MATERIAL PROVIDED:

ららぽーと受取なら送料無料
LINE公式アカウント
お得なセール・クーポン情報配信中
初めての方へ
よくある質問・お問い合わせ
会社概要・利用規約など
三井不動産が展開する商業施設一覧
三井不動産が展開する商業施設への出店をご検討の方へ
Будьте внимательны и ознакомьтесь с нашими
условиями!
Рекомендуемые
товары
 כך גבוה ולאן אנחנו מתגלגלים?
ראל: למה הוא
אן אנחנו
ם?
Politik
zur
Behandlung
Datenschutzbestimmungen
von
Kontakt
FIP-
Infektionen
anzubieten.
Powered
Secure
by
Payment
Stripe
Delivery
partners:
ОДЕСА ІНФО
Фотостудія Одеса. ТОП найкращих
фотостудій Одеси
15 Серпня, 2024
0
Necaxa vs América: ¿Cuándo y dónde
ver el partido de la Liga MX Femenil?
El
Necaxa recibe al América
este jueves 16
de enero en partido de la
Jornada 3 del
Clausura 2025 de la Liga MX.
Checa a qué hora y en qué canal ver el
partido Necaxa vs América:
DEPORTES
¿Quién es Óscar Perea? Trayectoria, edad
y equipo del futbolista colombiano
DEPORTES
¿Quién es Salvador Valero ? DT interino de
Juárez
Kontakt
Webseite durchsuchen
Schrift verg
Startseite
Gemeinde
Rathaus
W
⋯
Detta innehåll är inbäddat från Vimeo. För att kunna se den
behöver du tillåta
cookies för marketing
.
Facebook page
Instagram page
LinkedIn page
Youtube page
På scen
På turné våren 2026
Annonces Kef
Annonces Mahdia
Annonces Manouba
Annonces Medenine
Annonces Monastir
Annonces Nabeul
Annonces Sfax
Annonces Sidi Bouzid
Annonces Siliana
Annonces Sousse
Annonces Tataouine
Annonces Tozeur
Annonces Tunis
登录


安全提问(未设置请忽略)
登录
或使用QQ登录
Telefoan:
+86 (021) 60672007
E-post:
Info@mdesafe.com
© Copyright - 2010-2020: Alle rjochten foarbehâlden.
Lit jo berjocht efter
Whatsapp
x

TASK ITEM: Gather every line in the records that contains the word "partido", and treat uppercase and lowercase letters as different.

EXPECTED ANSWER:
ver el partido de la Liga MX Femenil?
de enero en partido de la
partido Necaxa vs América:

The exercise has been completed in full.